But health policy experts suggest “repeal and delay” would be extremely damaging to a health care system already on edge.

“The idea that you can repeal the Affordable Care Act with a two- or three-year transition period and not create market chaos is a total fantasy,” said Sabrina Corlette, a professor at the Health Policy Institute of Georgetown University. “Insurers need to know the rules of the road in order to develop plans and set premiums.”

Details of the strategy are in flux, and there are disagreements among Republicans about how to proceed. In the House, the emerging plan, tightly coordinated between Mr. Ryan and Mr. Pence, is meant to give Mr. Trump’s supporters the repeal of the health law that he repeatedly promised at rallies. It would also give Republicans time to try to assure consumers and the health industry that they will not instantly upend the health insurance market, and to pressure some Democrats to support a Republican alternative.
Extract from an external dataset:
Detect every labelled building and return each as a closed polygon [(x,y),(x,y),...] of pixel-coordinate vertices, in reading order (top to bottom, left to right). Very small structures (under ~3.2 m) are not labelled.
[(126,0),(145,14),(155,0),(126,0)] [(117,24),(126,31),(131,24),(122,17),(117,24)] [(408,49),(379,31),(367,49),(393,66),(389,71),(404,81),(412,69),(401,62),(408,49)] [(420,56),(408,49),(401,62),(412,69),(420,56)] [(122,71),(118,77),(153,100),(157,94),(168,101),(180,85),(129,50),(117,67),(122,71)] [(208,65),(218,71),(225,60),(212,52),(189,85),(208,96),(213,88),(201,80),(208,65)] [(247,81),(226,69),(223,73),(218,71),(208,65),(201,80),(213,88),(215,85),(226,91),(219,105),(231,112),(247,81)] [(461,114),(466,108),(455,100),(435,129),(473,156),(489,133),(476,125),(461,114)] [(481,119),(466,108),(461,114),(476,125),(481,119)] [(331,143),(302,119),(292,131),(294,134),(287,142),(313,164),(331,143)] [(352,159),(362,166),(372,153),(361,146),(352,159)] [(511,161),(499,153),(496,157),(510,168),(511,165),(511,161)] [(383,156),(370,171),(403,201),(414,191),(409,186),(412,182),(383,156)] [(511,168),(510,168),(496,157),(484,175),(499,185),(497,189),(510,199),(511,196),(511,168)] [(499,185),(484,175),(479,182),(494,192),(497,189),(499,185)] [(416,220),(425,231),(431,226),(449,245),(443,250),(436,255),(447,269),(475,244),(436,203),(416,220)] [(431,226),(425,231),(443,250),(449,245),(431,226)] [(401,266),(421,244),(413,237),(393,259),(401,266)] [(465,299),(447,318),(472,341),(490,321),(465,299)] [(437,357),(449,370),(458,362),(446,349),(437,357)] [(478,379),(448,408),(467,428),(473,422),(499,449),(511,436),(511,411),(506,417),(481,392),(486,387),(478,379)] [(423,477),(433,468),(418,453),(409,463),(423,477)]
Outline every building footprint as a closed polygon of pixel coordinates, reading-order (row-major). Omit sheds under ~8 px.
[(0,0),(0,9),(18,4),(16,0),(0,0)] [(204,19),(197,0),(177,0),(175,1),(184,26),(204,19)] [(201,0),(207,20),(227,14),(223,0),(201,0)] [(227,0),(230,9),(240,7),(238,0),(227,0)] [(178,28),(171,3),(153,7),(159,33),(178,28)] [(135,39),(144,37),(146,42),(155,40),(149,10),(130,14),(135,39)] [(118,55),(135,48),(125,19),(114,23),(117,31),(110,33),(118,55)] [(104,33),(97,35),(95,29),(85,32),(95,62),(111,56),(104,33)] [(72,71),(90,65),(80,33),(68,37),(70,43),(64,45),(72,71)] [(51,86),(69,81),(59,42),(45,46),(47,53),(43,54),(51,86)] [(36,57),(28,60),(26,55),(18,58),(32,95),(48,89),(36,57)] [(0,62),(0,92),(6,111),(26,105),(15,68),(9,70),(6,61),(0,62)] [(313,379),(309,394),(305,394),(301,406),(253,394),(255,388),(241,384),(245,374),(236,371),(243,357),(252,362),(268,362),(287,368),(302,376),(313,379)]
“I don’t think you have to wait,” Representative Kevin McCarthy of California, the majority leader, told reporters this week. “I would move through and repeal and then go to work on replacing. I think once it’s repealed, you will have hopefully fewer people playing politics, and everybody coming to the table to find the best policy.”

Under the plan discussed this week, Republicans said, repeal will be on a fast track. They hope to move forward in January or February with a budget blueprint using so-called reconciliation instructions, which would allow parts of the health care law to be dismembered with a simple majority vote, denying Senate Democrats the chance to filibuster. They would follow up with legislation similar to a bill vetoed in January, which would have repealed the tax penalties for people who go without insurance and the penalties for larger employers who fail to offer coverage.
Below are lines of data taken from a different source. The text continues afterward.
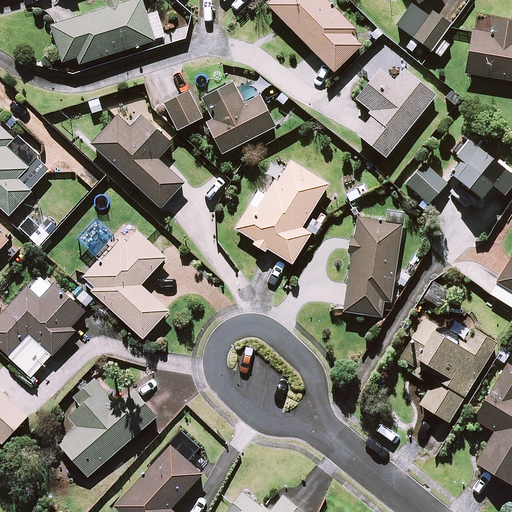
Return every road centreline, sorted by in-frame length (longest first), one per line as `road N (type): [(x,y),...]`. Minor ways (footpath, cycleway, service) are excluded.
road 1 (residential): [(320,425),(263,418),(218,371),(222,347),(238,330),(280,335),(315,369),(323,406)]
road 2 (residential): [(320,425),(424,511)]
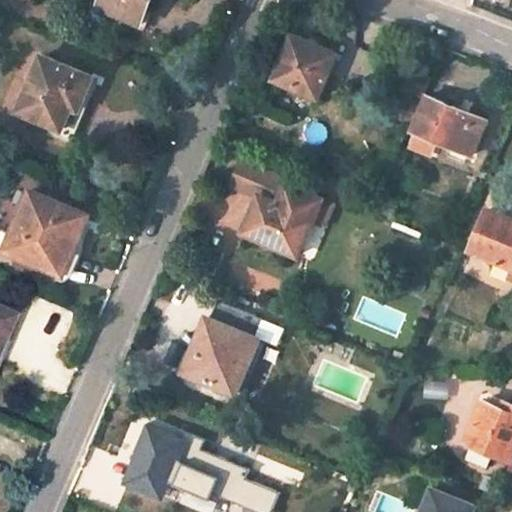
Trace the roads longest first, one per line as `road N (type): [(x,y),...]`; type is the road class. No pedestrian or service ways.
road 1 (residential): [(39,511),(254,0)]
road 2 (unclassified): [(511,51),(370,0)]
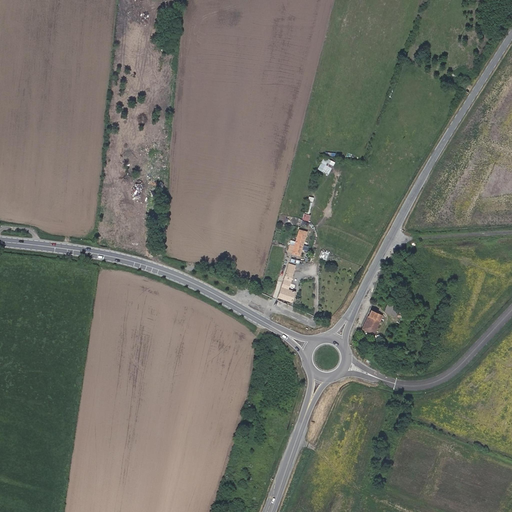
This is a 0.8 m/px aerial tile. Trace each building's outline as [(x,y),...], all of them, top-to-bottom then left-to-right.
[(329,164),(330,160),(322,157),(316,170),(328,175),(332,165),(329,164)] [(162,179),(163,169),(156,169),(155,178),(154,178),(153,183),(161,184),(161,179),(162,179)] [(307,233),(299,230),(291,253),(300,256),(307,233)] [(297,266),(288,263),(278,296),(292,301),(295,291),(289,289),(295,269),(296,269),(297,266)] [(399,317),(401,311),(399,310),(400,309),(388,303),(385,311),(397,317),(397,316),(399,317)] [(363,329),(374,333),(382,316),(372,311),(363,329)]
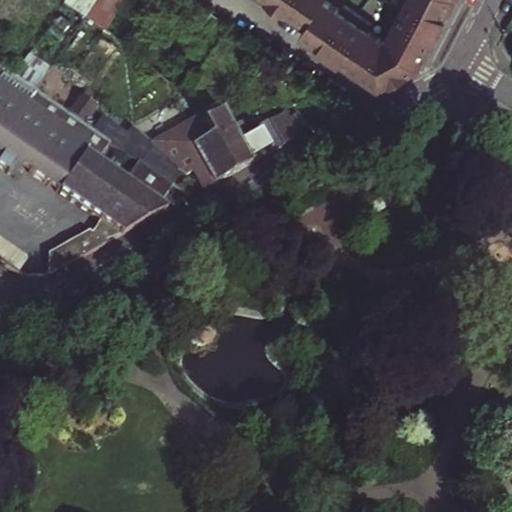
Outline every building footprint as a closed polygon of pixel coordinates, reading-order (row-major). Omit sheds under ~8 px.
[(62,0),(84,15),(93,0),(62,0)] [(93,0),(84,15),(104,29),(123,0),(93,0)] [(398,0),(379,36),(332,4),(334,0),(270,0),(314,30),(308,40),(381,90),(417,67),(424,54),(431,41),(453,0),(398,0)] [(0,168),(48,202),(56,192),(97,221),(90,230),(57,249),(67,267),(164,210),(141,195),(148,186),(163,196),(174,204),(187,197),(170,185),(137,162),(124,183),(101,167),(112,145),(0,66),(0,168)] [(217,110),(215,105),(201,113),(203,118),(217,110)] [(203,118),(201,113),(196,116),(228,172),(256,156),(294,133),(281,111),(260,123),(260,124),(234,139),(217,110),(203,118)] [(196,116),(191,119),(151,143),(185,173),(191,170),(202,188),(211,182),(222,176),(228,172),(196,116)] [(53,276),(0,239),(0,263),(21,278),(45,280),(53,276)] [(206,348),(209,344),(209,339),(209,335),(206,331),(202,328),(197,327),(193,328),(189,331),(187,335),(186,339),(187,344),(189,348),(193,350),(197,351),(202,350),(206,348)]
That bill would also have eliminated federal insurance subsidies, ended federal spending for the expansion of Medicaid, and barred federal payments to Planned Parenthood clinics.
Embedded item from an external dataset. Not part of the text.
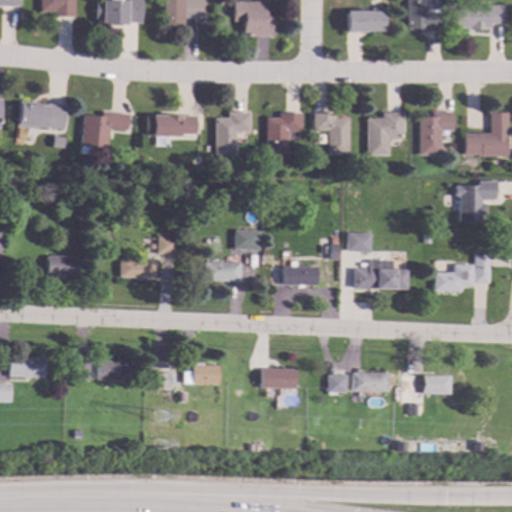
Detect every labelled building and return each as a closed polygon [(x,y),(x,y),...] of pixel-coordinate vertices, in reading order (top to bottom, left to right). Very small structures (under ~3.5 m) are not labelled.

But in the Senate, Republicans would need support from some Democrats if they are to replace the Affordable Care Act.

The budget reconciliation rules that would allow Republicans to dismantle the Affordable Care Act have strict limits. The rules are primarily intended to protect legislation that affects spending or revenues. The health law includes insurance market standards and other policies that do not directly affect the budget, and Senate Republicans would, in many cases, need 60 votes to change such provisions.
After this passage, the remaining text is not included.